[GIVEN RECORDS Boundary: Start]
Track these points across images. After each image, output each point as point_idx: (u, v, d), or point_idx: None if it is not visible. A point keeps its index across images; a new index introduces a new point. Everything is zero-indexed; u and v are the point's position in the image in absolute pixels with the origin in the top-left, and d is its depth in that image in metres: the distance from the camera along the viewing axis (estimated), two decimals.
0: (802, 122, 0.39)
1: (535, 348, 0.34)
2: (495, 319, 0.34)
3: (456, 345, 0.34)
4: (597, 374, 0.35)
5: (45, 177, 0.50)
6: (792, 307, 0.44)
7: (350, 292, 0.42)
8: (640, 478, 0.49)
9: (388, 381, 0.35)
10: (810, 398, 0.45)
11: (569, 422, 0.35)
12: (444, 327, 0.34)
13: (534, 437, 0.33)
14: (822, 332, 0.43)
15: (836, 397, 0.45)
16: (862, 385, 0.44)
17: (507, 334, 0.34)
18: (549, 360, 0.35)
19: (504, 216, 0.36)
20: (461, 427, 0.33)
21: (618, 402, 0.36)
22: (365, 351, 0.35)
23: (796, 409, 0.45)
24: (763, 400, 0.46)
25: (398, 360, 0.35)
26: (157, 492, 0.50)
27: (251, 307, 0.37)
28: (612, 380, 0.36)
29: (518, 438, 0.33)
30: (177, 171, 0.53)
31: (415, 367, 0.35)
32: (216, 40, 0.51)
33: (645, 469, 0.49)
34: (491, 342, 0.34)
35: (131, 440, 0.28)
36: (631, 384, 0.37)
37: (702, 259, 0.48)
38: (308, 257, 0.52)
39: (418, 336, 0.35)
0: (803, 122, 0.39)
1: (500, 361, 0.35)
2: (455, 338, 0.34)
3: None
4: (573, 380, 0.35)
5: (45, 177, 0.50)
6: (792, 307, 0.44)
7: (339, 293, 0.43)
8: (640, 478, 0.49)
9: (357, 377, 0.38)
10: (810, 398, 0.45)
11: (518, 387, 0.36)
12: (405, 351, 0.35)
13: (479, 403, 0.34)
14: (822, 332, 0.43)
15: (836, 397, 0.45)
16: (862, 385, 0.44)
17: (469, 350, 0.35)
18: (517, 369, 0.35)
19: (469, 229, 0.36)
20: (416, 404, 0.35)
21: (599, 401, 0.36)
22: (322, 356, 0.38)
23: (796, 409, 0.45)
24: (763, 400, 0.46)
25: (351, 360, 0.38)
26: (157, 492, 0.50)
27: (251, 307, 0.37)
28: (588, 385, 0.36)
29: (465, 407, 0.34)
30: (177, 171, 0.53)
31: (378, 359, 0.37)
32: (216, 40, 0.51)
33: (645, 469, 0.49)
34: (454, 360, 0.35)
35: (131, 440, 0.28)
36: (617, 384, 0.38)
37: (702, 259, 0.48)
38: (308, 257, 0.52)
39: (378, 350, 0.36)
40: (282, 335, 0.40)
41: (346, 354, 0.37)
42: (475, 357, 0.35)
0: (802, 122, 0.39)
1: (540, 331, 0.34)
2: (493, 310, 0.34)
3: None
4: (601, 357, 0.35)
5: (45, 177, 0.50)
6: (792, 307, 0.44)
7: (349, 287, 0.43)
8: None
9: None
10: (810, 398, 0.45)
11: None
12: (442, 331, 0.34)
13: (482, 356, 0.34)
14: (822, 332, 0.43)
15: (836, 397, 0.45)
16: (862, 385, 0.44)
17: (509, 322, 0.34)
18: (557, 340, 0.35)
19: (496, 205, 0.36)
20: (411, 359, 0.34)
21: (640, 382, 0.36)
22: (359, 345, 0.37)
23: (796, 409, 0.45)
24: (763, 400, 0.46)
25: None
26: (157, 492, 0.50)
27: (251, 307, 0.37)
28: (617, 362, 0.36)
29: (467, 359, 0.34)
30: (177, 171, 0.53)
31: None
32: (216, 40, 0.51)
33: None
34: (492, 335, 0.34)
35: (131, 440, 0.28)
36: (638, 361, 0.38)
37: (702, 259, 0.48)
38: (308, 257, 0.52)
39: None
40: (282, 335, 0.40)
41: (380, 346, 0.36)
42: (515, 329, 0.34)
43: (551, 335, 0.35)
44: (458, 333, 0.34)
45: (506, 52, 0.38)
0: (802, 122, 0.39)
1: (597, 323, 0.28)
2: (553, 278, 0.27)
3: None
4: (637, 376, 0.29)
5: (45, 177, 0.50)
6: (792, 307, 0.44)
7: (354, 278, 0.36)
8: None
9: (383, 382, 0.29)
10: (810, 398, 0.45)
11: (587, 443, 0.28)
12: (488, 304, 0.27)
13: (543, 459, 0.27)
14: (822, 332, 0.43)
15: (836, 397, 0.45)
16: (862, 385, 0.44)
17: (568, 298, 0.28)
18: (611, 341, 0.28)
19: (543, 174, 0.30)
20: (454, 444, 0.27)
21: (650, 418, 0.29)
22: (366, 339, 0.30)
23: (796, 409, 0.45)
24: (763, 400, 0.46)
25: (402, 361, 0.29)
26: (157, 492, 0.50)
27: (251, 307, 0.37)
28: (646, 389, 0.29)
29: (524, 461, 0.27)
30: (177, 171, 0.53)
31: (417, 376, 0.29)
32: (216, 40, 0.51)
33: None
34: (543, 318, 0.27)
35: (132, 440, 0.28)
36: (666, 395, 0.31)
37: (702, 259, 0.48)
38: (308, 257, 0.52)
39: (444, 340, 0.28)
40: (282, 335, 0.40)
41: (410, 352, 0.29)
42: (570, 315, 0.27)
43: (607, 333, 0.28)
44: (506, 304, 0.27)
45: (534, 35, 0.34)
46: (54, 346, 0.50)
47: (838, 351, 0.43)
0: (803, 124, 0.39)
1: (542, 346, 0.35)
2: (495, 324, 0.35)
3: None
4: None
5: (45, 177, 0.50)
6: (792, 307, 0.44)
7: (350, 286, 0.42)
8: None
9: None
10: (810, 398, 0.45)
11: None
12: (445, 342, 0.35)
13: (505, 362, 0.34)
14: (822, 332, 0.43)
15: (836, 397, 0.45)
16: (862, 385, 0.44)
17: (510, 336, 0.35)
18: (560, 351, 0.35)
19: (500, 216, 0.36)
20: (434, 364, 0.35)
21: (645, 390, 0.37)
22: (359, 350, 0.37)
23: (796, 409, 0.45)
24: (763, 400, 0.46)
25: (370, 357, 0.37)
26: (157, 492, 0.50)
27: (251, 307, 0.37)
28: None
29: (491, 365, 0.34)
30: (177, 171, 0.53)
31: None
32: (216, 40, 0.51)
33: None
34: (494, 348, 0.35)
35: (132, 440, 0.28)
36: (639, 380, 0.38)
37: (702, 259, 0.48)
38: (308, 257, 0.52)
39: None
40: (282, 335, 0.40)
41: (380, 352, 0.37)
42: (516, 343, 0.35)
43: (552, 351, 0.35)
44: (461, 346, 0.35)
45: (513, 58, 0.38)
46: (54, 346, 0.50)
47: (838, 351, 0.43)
[GIVEN RECORDS Boundary: End]
[GIVEN RECORDS Boundary: Start]
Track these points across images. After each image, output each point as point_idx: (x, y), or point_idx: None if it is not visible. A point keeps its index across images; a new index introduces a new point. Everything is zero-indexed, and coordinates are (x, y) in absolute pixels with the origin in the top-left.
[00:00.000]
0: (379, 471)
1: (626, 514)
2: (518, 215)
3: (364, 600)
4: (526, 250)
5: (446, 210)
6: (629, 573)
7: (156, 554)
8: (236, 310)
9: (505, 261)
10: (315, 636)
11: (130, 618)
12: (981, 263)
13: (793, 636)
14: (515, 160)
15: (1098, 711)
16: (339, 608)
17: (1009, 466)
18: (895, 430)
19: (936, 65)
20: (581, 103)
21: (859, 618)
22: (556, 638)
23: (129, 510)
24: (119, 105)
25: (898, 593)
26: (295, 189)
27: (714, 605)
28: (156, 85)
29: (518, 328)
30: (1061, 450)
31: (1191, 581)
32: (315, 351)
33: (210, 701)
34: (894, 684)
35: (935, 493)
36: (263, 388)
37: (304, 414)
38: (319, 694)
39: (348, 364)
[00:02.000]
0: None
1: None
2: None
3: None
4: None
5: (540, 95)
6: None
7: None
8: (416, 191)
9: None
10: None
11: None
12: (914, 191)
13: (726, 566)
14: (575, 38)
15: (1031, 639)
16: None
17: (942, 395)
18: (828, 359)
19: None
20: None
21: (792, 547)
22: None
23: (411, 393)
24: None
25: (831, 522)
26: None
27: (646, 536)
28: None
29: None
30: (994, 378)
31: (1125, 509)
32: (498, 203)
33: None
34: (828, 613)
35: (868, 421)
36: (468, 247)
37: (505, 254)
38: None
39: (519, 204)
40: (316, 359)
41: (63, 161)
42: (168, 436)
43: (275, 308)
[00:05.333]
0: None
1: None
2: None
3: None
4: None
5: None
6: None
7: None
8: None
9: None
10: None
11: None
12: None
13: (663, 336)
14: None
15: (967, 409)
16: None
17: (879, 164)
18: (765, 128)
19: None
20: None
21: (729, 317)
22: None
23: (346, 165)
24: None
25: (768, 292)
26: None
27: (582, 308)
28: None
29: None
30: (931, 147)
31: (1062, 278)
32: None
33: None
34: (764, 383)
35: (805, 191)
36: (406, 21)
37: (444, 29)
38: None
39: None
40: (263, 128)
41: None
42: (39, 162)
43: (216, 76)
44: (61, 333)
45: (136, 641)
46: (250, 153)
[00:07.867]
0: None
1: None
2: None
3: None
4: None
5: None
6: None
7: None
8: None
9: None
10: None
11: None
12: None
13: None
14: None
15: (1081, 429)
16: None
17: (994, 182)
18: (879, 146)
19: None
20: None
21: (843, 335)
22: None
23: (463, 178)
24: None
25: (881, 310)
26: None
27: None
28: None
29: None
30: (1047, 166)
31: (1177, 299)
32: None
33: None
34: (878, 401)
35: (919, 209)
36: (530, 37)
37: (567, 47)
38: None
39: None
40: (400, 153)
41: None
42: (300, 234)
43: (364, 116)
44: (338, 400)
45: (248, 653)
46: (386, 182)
[GIVEN RECORDS Boundary: End]
**WORK ORDER**. Gather each line of the records holding the string "After".

**EXERCISE RESPONSE**.
Track these points across images. After each image, output each point as point_idx: (u, v, d), or point_idx: None if it is not visible. A point keeps its index across images; a new index introduces a new point. Everything is zero-indexed; u and v are the point's position in the image in absolute pixels with the origin in the top-left, and d is its depth in that image in metres: the distance from the camera along the viewing axis (estimated), two decimals.
Track these points across images. After each image, output each point as point_idx: (x, y), or point_idx: None if it is not visible. A point keeps its index across images; a new index introduces a new point. Everything is zero-indexed, and coordinates are (x, y) in absolute pixels with the origin in the top-left.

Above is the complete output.